If those are absent from the baseline, the system usually reaches them later through a painful retrofit.

11. A Minimal Skeleton for Background and Resumable Work¶

Even a baseline runtime should have a simple way to represent work that outlives the first request.

from dataclasses import dataclass


@dataclass
class RunHandle:
    run_id: str
    status: str


def start_run(request: RunRequest) -> RunHandle:
    run_id = create_run_record(request)
    enqueue_run(run_id)
    return RunHandle(run_id=run_id, status="queued")


def continue_run(run_id: str):
    run = load_run(run_id)
    if run.status in {"canceled", "completed", "failed"}:
        return run

    update_status(run_id, "in_progress")
    result = execute_run_steps(run)
    update_status(run_id, result.status)
    return result

The point is not complexity. The point is to make long-lived work explicit enough that operators can observe it, clients can poll it, and the runtime can resume or cancel it without guesswork.

12. What You Do Not Need to Overcomplicate in the First Reference Version¶

At the start, you do not need all of this immediately:

a complex planner with many modes;
a multi-stage memory compaction pipeline;
sophisticated model routing;
a full self-healing loop;
a dozen golden paths.

The value of a reference runtime is not maximal power. It is clarity of form.

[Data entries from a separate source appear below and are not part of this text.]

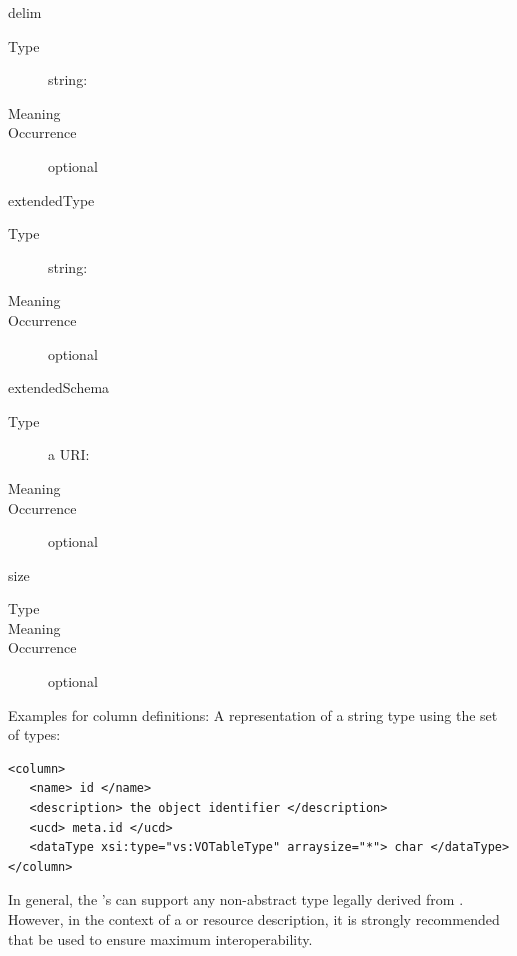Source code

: \documentclass[11pt,a4paper]{ivoa}
\begin{document}
\begin{generated}
\begin{bigdescription}
\begin{description}
\end{description}
\item[delim]
\begin{description}
\item[Type] string: 
\item[Meaning] 
\item[Occurrence] optional
 
\end{description}
\item[extendedType]
\begin{description}
\item[Type] string: 
\item[Meaning] 
\item[Occurrence] optional
\end{description}
\item[extendedSchema]
\begin{description}
\item[Type] a URI: 
\item[Meaning] 
\item[Occurrence] optional
\end{description}
\item[size]
\begin{description}
\item[Type] 
\item[Meaning] 
\item[Occurrence] optional
\end{description}


\end{bigdescription}\endgroup

\endgroup
\end{generated}





Examples for column definitions:
A representation of a string type using the
 set of types:

\begin{lstlisting}
<column>
   <name> id </name>
   <description> the object identifier </description>
   <ucd> meta.id </ucd>
   <dataType xsi:type="vs:VOTableType" arraysize="*"> char </dataType>
</column>
\end{lstlisting}




In general, the 's 
can support any non-abstract type legally derived from
.  However, in the context of a
 or 
resource description, it is strongly recommended that 
  be used to
ensure maximum interoperability.  
\end{document}
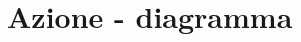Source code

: \documentclass[a4paper, 15pt]{article}
\begin{document}
\section{Azione - diagramma}
\newpage
\end{document}
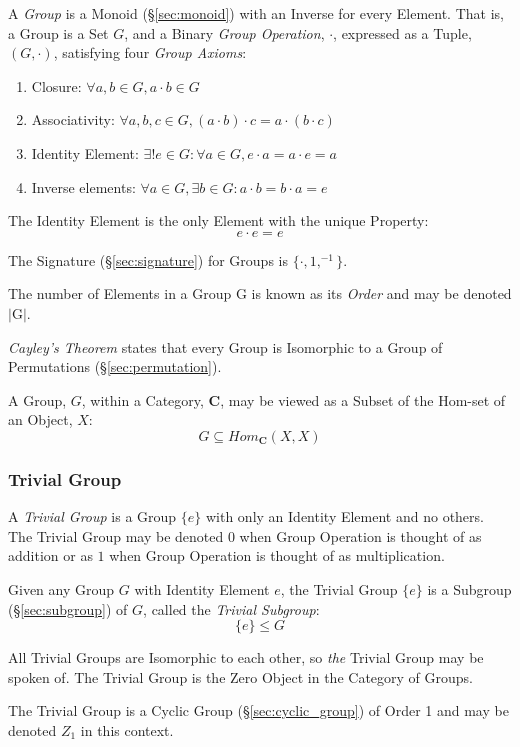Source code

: A \emph{Group} is a Monoid (\S\ref{sec:monoid}) with an Inverse for
every Element. That is, a Group is a Set $G$, and a Binary \emph{Group
  Operation}, $\cdot$, expressed as a Tuple, $(G,\cdot)$, satisfying
four \emph{Group Axioms}:
\begin{enumerate}
    \item Closure: $\forall a,b \in G, a \cdot b \in G$
    \item Associativity: $\forall a,b,c \in G, (a \cdot b) \cdot c = a
      \cdot (b \cdot c)$
    \item Identity Element: $\exists! e \in G : \forall a \in G,
      e \cdot a = a \cdot e = a$
    \item Inverse elements: $\forall a \in G, \exists b \in G :
      a \cdot b = b \cdot a = e$
\end{enumerate}
The Identity Element is the only Element with the unique Property:
\[
    e \cdot e = e
\]

The Signature (\S\ref{sec:signature}) for Groups is $\{\cdot, 1,
^{-1}\}$.

The number of Elements in a Group $\mathrm{G}$ is known as its
\emph{Order} and may be denoted $|\mathrm{G}|$.

\emph{Cayley's Theorem} states that every Group is Isomorphic to a
Group of Permutations (\S\ref{sec:permutation}).

A Group, $G$, within a Category, $\mathbf{C}$, may be viewed as a
Subset of the Hom-set of an Object, $X$:
\[
    G \subseteq Hom_{\mathbf{C}}(X,X)
\]



\subsubsection{Trivial Group}\label{sec:trivial_group}

A \emph{Trivial Group} is a Group $\{e\}$ with only an Identity
Element and no others. The Trivial Group may be denoted $0$ when
Group Operation is thought of as addition or as $1$ when Group
Operation is thought of as multiplication.

Given any Group $G$ with Identity Element $e$, the Trivial Group
$\{e\}$ is a Subgroup (\S\ref{sec:subgroup}) of $G$, called the
\emph{Trivial Subgroup}:
\[
    \{e\} \leq G
\]

All Trivial Groups are Isomorphic to each other, so \emph{the} Trivial
Group may be spoken of. The Trivial Group is the Zero Object in the
Category of Groups.

The Trivial Group is a Cyclic Group (\S\ref{sec:cyclic_group}) of
Order 1 and may be denoted $Z_1$ in this context.



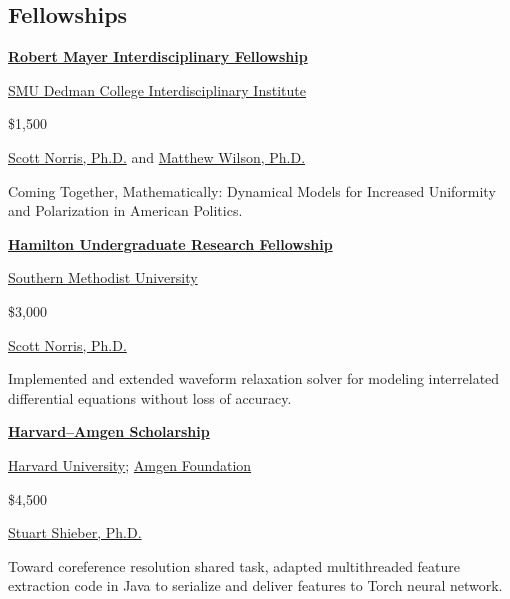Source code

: \documentclass[margin, 10pt]{res} %
\newcommand{\SMU}{\href{https://www.smu.edu/}{Southern Methodist University}}
\begin{document}
\begin{resume}

\section{Fellowships}

\textbf{\href{http://www.smu.edu/Dedman/DCII/Programs/Mayer}{Robert Mayer Interdisciplinary Fellowship}}
\begin{description}[nosep, labelindent=1em]
\item[Awarding body:] \href{http://www.smu.edu/Dedman/DCII}{SMU Dedman College Interdisciplinary Institute}
\item[Amount:] \$1,500
\item[Supervisor:] \href{http://faculty.smu.edu/snorris/}{Scott Norris, Ph.D.} and \href{https://www.smu.edu/News/Experts/Matthew-Wilson}{Matthew Wilson, Ph.D.}
\item Coming Together, Mathematically: Dynamical Models for Increased Uniformity and Polarization in American Politics.
\end{description}

\begin{samepage}
\textbf{\href{http://www.smu.edu/Dedman/DCII/Programs/Hamilton}{Hamilton Undergraduate Research Fellowship}}
\begin{description}[nosep, labelindent=1em]
\item[Awarding body:] \SMU
\item[Amount:] \$3,000
\item[Supervisor:] \href{http://faculty.smu.edu/snorris/}{Scott Norris, Ph.D.}
\item Implemented and extended waveform relaxation solver for modeling interrelated differential equations without loss of accuracy.
\end{description}
\end{samepage}


\textbf{\href{https://uraf.harvard.edu/amgen-scholars}{Harvard--Amgen Scholarship}}
\begin{description}[nosep, labelindent=1em]
\item[Awarding body:] \href{https://uraf.harvard.edu/home}{Harvard University}; \href{http://www.amgen.com/responsibility/amgen-foundation/}{Amgen Foundation}
\item[Amount:] \$4,500
\item[Supervisor:] \href{http://www.eecs.harvard.edu/shieber/}{Stuart Shieber, Ph.D.}
\item Toward coreference resolution shared task, adapted multithreaded feature extraction code in Java to serialize and deliver features to Torch neural network.
\end{description}


\end{resume}
\end{document}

A small clean implementation is better than a universal machine nobody understands.

13. Example Runtime Configuration¶

Here is an example config that defines the runtime shape without hardcoding every decision:

runtime:
  max_tool_hops: 3
  require_trace_id: true
  enable_background_updates: true
  default_model: gpt-5.4
  policy:
    precheck_required: true
  telemetry:
    emit_structured_events: true
  execution:
    gateway_required: true
  background:
    enabled: true
    resumable_runs: true
    allow_cancel: true
  capability_sessions:
    track_session_ids: true
    emit_progress_events: true
    support_reinit_on_expiry: true

This is useful because it keeps the runtime contract explicit and portable between environments.

14. Common Mistakes¶

Very typical problems:

orchestration and adapters are glued together;
policy checks are not called on every required path;
memory is attached as a random helper;
tool calls bypass catalog/gateway;
background updates are missing;
telemetry was added as an afterthought;
long-running work is hidden behind retries instead of being modeled explicitly;
background execution exists, but operators cannot poll, resume, or cancel it cleanly.

So the system may "work", but the runtime shape is already blocking growth.

15. A Fast Maturity Test for the Baseline Runtime¶

A team should not think it has a reference runtime only because it has a working agent, a few modules, and successful demos.

A stronger bar is this:

orchestration, policy, memory, execution, and telemetry are visibly separate layers;
the run context carries identity and control metadata from the start;
capability execution flows through contracts rather than direct adapter calls;
tracing and background hooks exist in the base path rather than as retrofits;
long-running work has an explicit status and continuation model rather than hidden retries;
one run can be explained as a stable skeleton, not as scattered local logic.

If most of those conditions are missing, the team may have an implementation, but it still does not have a real baseline runtime blueprint.

16. What to Do Right Away¶

Start with this short list and mark every "no" explicitly:

Are orchestration, policy, memory, execution, and telemetry visible as separate layers?
Is there a single run context with tenant/principal metadata?
Is there a capability registry instead of direct calls?
Are tracing hooks built into the base path?
Is there a safe point for background updates?
Can long-running work be queued, observed, resumed, and canceled explicitly?
Can you explain one run flow without reading ten files at once?

If the answer is "no" several times in a row, you do not have a reference runtime yet. You just have an early model integration in a product.

17. What to Do Next¶

First make the runtime shape explicit, then add the policy layer and capability contracts on top of it.

The next logical step in Part VII is to add an explicit policy layer and capability catalog on top of this blueprint, so the reference implementation becomes close to an operational skeleton.